Future Shock – What about _____?
Communications technology is rapidly evolving. We hear about all kinds of possibilities. Some become reality, some don’t.
In 2017, we heard from lots of people about how 5G was going to “save us” by 2019. That didn’t happened. It’s 2021 and the 5G you can get in Charleston isn’t like the 5G on 5th Avenue in New York, but it is getting better and better. 5G has a very flexible definition. You and I think of it as a speed or a quality of service, but that not how providers like Verizon, AT&T and T Mobile define it. At this point, generally speaking, to get super high speed 5G, you need a fiber optical cable within 1 mile of you, a 5G antenna connected to that fiber, and a brand new cell phone, such as an iPhone 12. Dewees doesn’t have fiber. So no super high speed 5G on Dewees at this point.

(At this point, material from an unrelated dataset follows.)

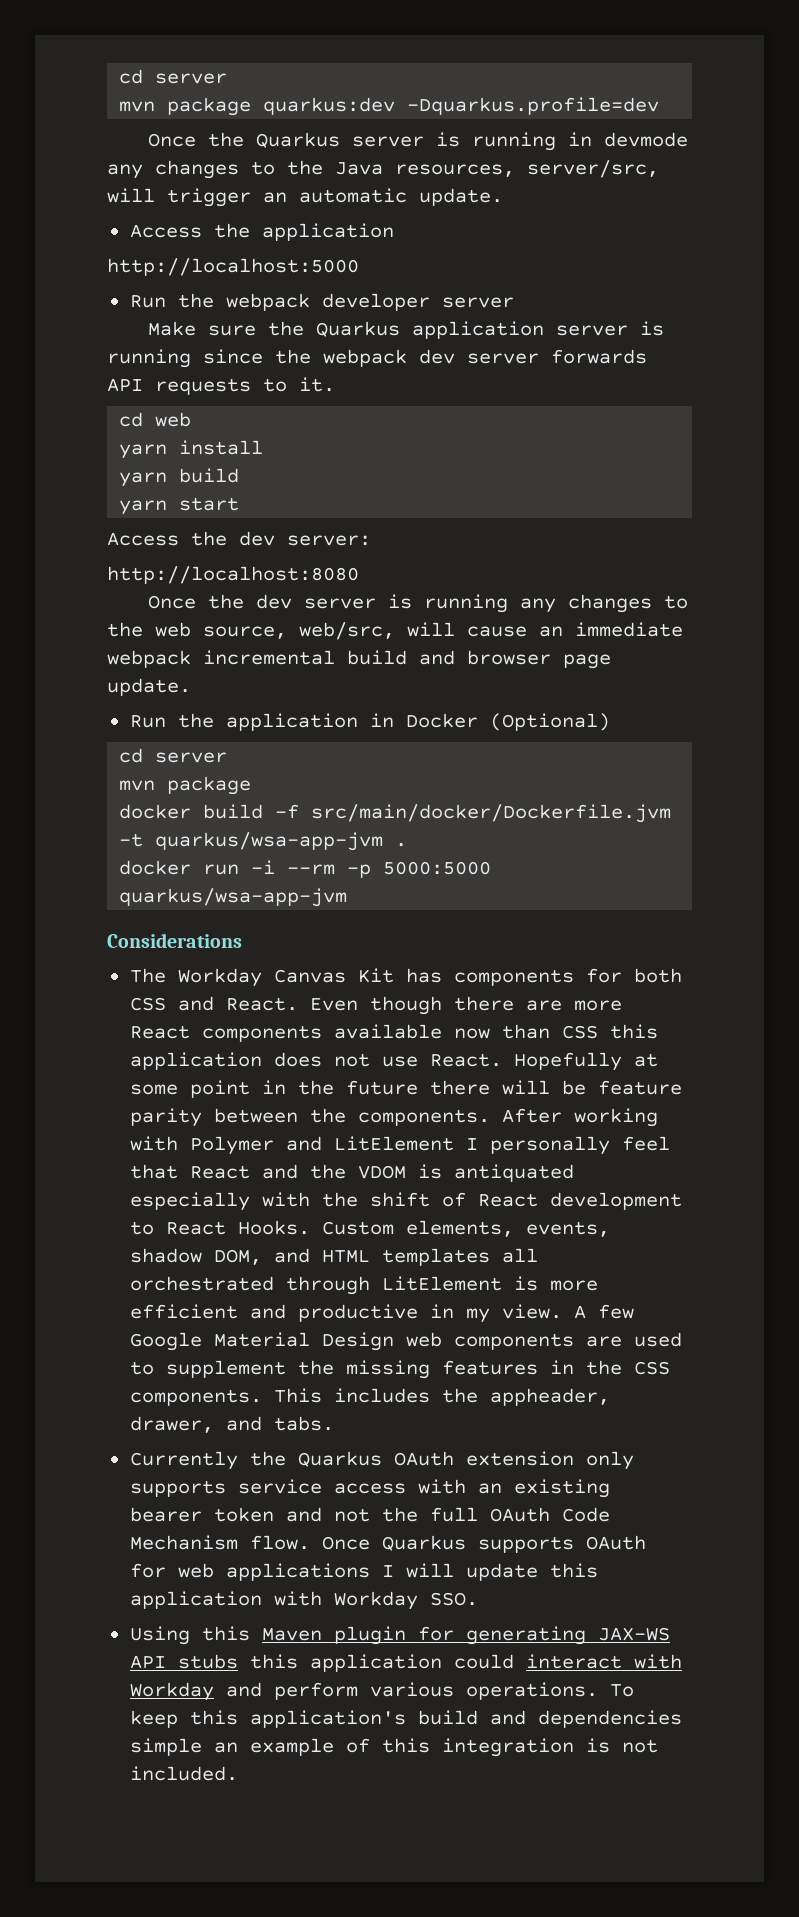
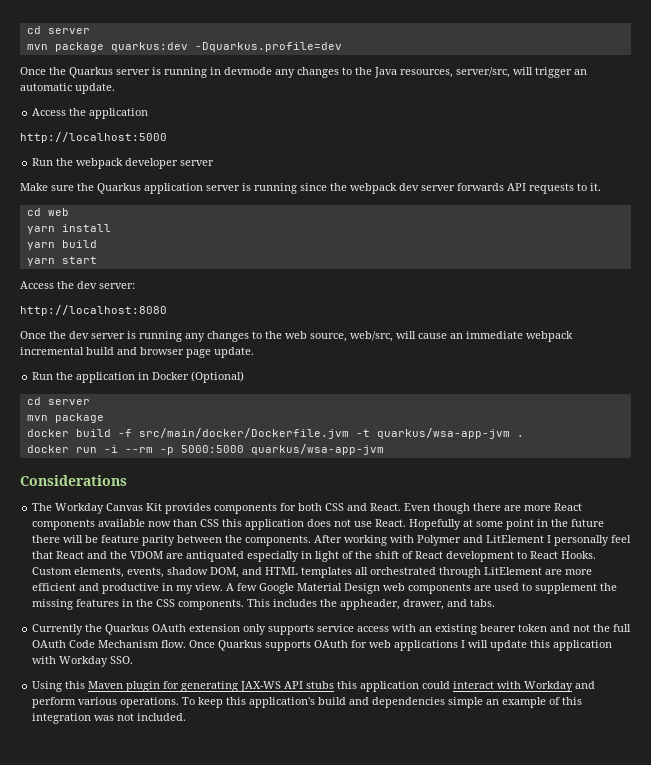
[405,968,442,983] has -> [165,503,212,514] provides
[417,1164,442,1179] is -> [166,553,184,559] are
[261,1192,310,1207] with -> [301,551,354,562] in light of
[513,1276,538,1291] is -> [545,569,563,575] are
[585,1738,610,1753] is -> [94,715,115,721] was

There is an effort to try to bring Fiber to Dewees. We’re really, really hoping it works, but not counting on it.
Starlink from SpaceX
Starlink sent announcements to some people on February 22, 2021 that it might be available on Dewees in Beta (in test) in late 2021 or perhaps in 2022. It’s seems pretty neat and as an early adopter, I signed up for the Beta. The coverage will probably be for a portion of the day until SpaceX gets enough satellites up. That means each time a satellite goes out of view, you’ll have to wait for another one to come into view. SpaceX is launching bunches of satellites. Over time, the density should be high enough that Starlink Internet on Dewees is solid.
For most people, I think you can wait until you see if people like me have a good experience. But, if you like to be on the leading edge (bleeding edge), go for it. https://www.starlink.com/
Here’s what the antennas look like. We’re told they very easy to setup so long as you have a 110 degree view of the sky. The dish focuses itself — no technician needed.
Over the Air TV
If you prefer not to stream TV, perhaps because of the monthly cost, you can get HDTV using rabbit ears or a traditional TV antenna in your attic. Last time I checked there were 19 HD channels in the Charleston area and some people tell me they get up to 34. You can Google how to do this. Try, “HDTV over the air.”
Of course, this will only provide TV service and not Internet access. You may want to get a DVR that’s compatible with over the air signals so you can pause, rewind and save TV shows.
Human ingenuity is awesome. We hope some really smart people are creating the next great thing. We’re ready.